Cette présentation de l'éditeur vous dit le récit. Je préfère vous parler des mots.
Ce roman là, c'est une voix, une voix d'outre-tombe, profonde, terrible, une voix aux accents tragiques, aux accords farouches, une voix de nuit, de loin, le verbe tranchant, la langue douloureuse, déchirante, pourtant retenue, pourtant éloquente; une voix comme un écho qui raconte les outrages, le gouffre de l'incompréhension culturelle, l'exclusion autant imposée que revendiquée.
C'est un roman, pas un essai. S'il raconte l'histoire de Tsiganes " retors à éduquer et à blanchir " [...] " dont on aura égaré le dossier à Nuremberg " installés sur cette rive du Danube, il le fait dans ce dernier souffle d'un vieil homme qui vous prend, prend tout. On s'abîme dans ce livre, le vent y est froid.

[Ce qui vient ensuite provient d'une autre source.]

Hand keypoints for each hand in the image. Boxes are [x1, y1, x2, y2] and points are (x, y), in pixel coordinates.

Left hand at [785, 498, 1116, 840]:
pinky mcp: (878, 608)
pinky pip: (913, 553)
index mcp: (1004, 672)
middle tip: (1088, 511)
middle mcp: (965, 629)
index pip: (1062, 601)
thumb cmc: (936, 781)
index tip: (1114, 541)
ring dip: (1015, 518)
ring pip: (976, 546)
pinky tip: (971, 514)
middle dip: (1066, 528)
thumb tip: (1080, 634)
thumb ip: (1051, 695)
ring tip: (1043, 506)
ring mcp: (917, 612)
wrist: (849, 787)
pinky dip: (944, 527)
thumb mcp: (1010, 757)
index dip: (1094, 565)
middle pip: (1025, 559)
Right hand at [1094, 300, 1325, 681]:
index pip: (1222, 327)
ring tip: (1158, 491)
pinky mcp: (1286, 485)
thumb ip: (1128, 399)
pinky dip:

Ce roman là, c'est un chant dont on connait trop certains refrains sans avoir jamais écouté les couplets, une ballade qui n'est pas sérénade, une complainte qui n'est pas plainte, une mélopée en mémoire communautaire, la tradition de l'oralité, le monologue devient choral. Le Rom ne lit pas l'écriture ou la partition, ne s'y lie pas, sa musique qui raconte se transmet et se partage, elle ne s'apprend pas.

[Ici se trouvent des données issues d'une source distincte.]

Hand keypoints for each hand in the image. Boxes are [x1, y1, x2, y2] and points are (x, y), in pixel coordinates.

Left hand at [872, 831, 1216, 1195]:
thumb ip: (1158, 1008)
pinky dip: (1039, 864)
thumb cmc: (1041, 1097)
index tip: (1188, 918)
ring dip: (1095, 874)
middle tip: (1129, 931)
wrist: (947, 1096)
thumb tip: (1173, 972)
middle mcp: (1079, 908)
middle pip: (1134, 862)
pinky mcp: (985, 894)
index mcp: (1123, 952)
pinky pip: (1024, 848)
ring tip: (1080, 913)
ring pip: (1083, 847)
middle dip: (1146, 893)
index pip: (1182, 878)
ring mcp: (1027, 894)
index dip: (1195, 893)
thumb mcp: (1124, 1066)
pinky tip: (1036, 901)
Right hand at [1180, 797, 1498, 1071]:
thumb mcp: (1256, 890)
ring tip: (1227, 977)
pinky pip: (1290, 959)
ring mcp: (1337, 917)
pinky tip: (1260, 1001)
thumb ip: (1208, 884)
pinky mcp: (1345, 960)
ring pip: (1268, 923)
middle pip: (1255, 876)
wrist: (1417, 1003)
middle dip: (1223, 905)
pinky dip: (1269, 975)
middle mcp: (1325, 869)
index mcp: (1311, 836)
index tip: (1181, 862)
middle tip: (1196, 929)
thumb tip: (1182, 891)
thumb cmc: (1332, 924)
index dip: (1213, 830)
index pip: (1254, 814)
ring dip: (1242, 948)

Cette lecture qui saisit, c'est une main posée sur le bras qui vous retient, juste une pression qui vous retourne, des mots et un regard envoûtants aussi sombres et durs que le bois des marionnettes, que celui des violons. Qui résonnent. Longtemps. Depuis longtemps.
Ce livre, c'est une exigence et une révélation. Pour ce qu'il dit et pour la façon dont il le dit.
" Gadzeske basavav andro kan, rineske andro jilo, disaient nos ancêtres, je joue à l'oreille des gadjé, je joue au coeur des miens. ". Pas cette fois, cette musique là atteint tous les coeurs. Et malgré le titre, c'est bien le silence qui s'impose la dernière page tournée.